Sasha menunduk, menatap latte art yang kini berubah menjadi gambar hati. “Aku suka otong… otong besar. Bukan sekadar ukuran, tapi kekuatan, kehangatan, dan… sensasi yang mengalir.” Ia menatap mata Rizky, seolah menantang.
Rizky menyadari bahwa ini bukan sekadar candaan. Itu adalah undangan yang tersembunyi. Dengan lembut, ia mengangkat cangkirnya, mengarahkan kopi panas ke bibir Sasha. “Kalau begitu, izinkan aku menjadi otong yang kau cari,” bisiknya, mengalirkan aroma kopi ke dalam ruang hening di antara keduanya.
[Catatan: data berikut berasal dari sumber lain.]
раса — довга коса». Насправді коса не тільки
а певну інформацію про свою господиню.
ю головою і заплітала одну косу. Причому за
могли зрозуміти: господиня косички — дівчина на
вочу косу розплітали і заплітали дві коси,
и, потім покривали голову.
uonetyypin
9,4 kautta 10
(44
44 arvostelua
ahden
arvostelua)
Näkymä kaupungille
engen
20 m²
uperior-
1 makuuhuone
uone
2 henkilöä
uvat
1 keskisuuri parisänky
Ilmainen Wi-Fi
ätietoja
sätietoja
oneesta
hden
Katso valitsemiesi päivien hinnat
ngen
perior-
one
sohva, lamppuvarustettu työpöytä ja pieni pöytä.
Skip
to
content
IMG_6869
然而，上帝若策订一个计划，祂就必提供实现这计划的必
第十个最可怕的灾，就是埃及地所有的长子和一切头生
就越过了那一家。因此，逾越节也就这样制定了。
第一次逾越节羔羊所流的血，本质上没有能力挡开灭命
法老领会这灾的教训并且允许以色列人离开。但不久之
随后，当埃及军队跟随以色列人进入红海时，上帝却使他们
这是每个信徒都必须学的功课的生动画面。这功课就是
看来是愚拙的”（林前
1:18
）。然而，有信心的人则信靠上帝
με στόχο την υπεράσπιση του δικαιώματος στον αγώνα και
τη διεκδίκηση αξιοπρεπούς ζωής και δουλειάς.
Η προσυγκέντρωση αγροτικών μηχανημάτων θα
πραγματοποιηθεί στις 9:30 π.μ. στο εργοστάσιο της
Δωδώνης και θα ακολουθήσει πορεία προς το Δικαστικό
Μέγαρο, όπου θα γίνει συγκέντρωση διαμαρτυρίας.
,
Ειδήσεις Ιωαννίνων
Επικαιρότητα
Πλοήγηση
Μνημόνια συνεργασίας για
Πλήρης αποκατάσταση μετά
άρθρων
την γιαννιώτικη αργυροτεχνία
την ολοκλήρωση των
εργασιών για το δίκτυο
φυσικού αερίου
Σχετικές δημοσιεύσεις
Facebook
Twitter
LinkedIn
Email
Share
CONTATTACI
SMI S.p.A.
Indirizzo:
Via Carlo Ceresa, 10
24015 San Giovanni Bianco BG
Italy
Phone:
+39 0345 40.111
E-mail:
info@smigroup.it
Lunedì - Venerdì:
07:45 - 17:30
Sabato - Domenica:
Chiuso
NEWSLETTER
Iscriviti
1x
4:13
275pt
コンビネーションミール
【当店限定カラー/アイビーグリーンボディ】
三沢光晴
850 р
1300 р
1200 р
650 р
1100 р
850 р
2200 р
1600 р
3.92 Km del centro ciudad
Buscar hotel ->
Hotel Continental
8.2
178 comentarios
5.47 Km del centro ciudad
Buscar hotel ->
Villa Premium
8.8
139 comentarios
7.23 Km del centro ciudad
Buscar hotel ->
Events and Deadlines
Malam berikutnya, Sasha mengundang Rizky ke apartemennya yang sederhana di daerah Menteng. Lampu temaram, musik jazz lembut, dan aroma lilin vanilla menambah nuansa sensual. Mereka duduk di atas sofa kulit, berbicara tentang mimpi, harapan, dan keinginan terlarang yang selama ini terpendam. Sasha menunduk, menatap latte art yang kini berubah
Sasha menatap Rizky dengan tatapan yang semakin dalam, seolah ingin menelusuri setiap detail tubuhnya. “Aku pernah menonton film… yang memperlihatkan otong besar. Aku ingin merasakannya secara nyata,” katanya, menggelengkan kepala, namun matanya bersinar antusias. Rizky menyadari bahwa ini bukan sekadar candaan
Setiap gerakan mereka terjalin dalam harmoni. Sasha mengeluarkan suara desir puas, menandakan kepuasan yang mengalir ke seluruh tubuhnya. Rizky menyesuaikan kecepatan, meningkatkan intensitas pada puncak yang memuncak, memicu gemuruh kepuasan yang menggema di ruangan. “Kalau begitu, izinkan aku menjadi otong yang kau
Dengan hati yang berdegup kencang, Rizky meluncurkan tangannya ke punggung Sasha, merasakan kulit halusnya. Ia mengangkat kemeja, menampakkan dada kekar yang dibentuk dari rutinitas olahraga pagi. Sasha menatapnya, lalu perlahan menyentuh, seolah memetakan tiap lekuk tubuhnya.